NBA Day 6: Mayo’s summer school not over yet

Mayo Learning the Ropes

Memphis Grizzlies guard O.J. Mayo finished Summer League play and now talks about the games and whats ahead for the 3rd pick in the 2008 NBA Draft.

O.J. Mayo's Summer League session may be over, but summer school will be held all next week for the Memphis rookie.

While the Grizzlies ended their stay in Las Vegas with a 2-3 record (a 82-74 setback to the Los Angeles Clippers Wednesday dropped Memphis below .500), Mayo will take a quick respite in L.A. before heading right back to Vegas to train with the U.S. Olympic team all next week.

"It feels good. It's a great honor," Mayo said, of being selected for the U.S. select team roster. "I'm looking forward to learning. The best guys in our game in our country. I'm just really looking forward to getting out there."

The third-overall pick got a pretty good indoctrination into the NBA lifestyle during the last week, considering Memphis played five games in six days.

"It kind of wears on your body when you play a lot of minutes on back-to-back nights," said Mayo, who averaged 22.8 points per game in in the Summer League.

"But I'll go back to the gym tomorrow and try to get better, get stronger, faster — try to get taller," said a laughing Mayo.

While the star out of USC was clearly the crowd favorite during Summer League (a big dunk and three-quarter-court shot certainly cemented his star power), not everything was fun and games.

Mayo did commit 24 turnovers as he took turns playing both point guard and shooting guard. Despite scoring 20 points in Memphis' last game, Mayo was whistled for a technical foul after complaining to a referee for a couple of perceived missed foul calls.

"I'm not afraid to make mistakes, I'm not afraid to fail," Mayo said of the learning process. "That's part of success, you got to fail somewhere. I'd rather mess up here than in the next 82 games.

The NBA season will come soon enough.
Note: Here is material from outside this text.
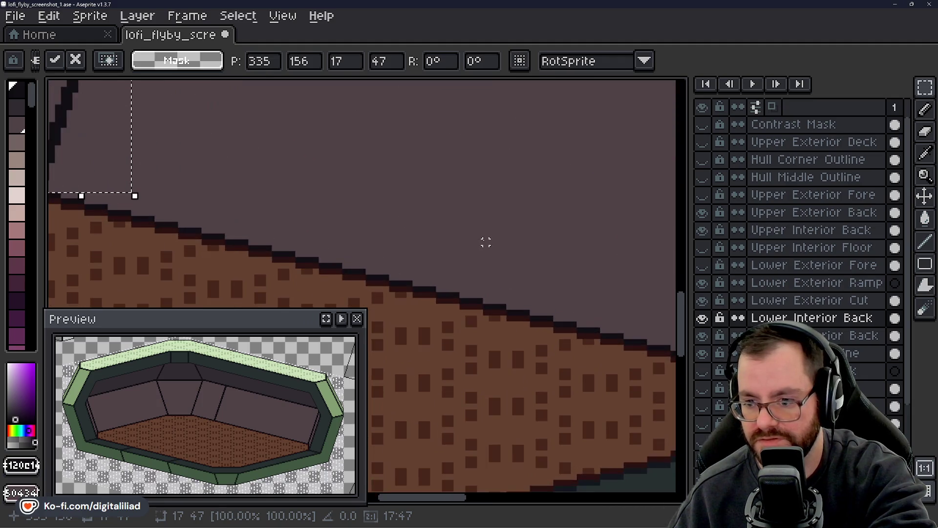
- Paste a copy of the seam onto the long wall panel, nudge it down 1px, and commit
{"action": "key", "text": "Return"}
{"action": "left_click_drag", "start_coordinate": [128, 266], "coordinate": [469, 139]}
But first it's back to L.A. "to go to Venice Beach," Mayo said.

Then it's back to Vegas, where summer school continues.

Another Pick Bites the Dust — The second lottery pick from this year’s NBA draft looks to be done for the rest of the Summer League at UNLV’s campus.
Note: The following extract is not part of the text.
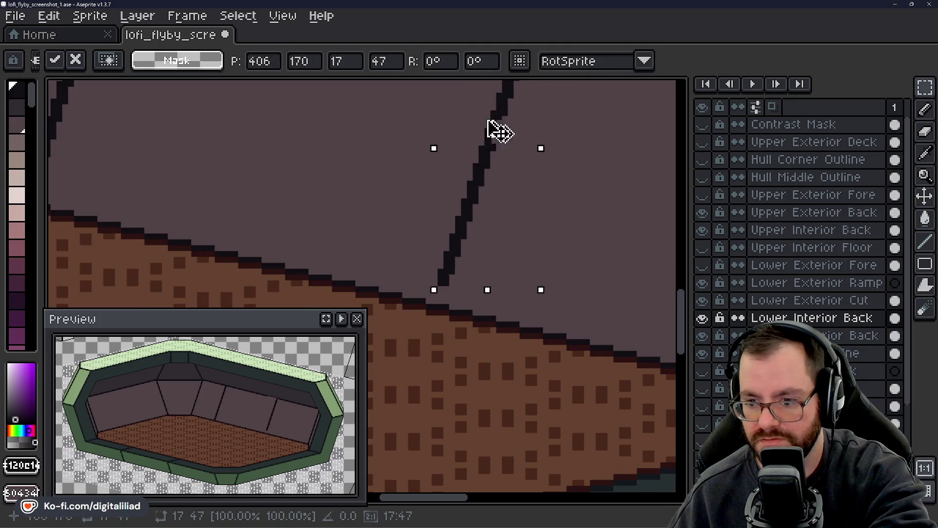
{"action": "key", "text": "Down"}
New York’s Danilo Gallinari, a 19-year-old rookie out of Italy, didn’t play in the Knicks 82-67 loss to San Antonio Wednesday afternoon because of a sore lower back.

Reporters thought the sixth overall pick was playfully joking after Monday’s win against Cleveland when he said he didn’t play in the back-and-forth final five minutes against the Cavs because his back was sore from weight lifting.

Apparently not.

Now Gallinari, who scored 14 second-half points in his lone game in Las Vegas, joins Los Angeles Clippers lottery pick Eric Gordon on the sidelines.

The Clippers rookie strained his left hamstring in a loss to Charlotte on Saturday.

While Gallinari was out of N.Y.'s line-up, reigning Summer League MVP Nate Robinson made his session debut. But the third-year pro struggled, scoring eight points on 2-of-10 shooting in 26 minutes of action.

Fellow New York teammate, Anthony Roberson — who will sign a two-year contract, further increasing speculation that Stephon Marbury won't be with the Knicks this season — scored a team-best 12 points on 4-of-13 shooting.

Four Spurs reached double figures, led by Roger Powell's 15 points. San Antonio improved to 2-1 thanks in part to a 28-16 third-quarter spurt.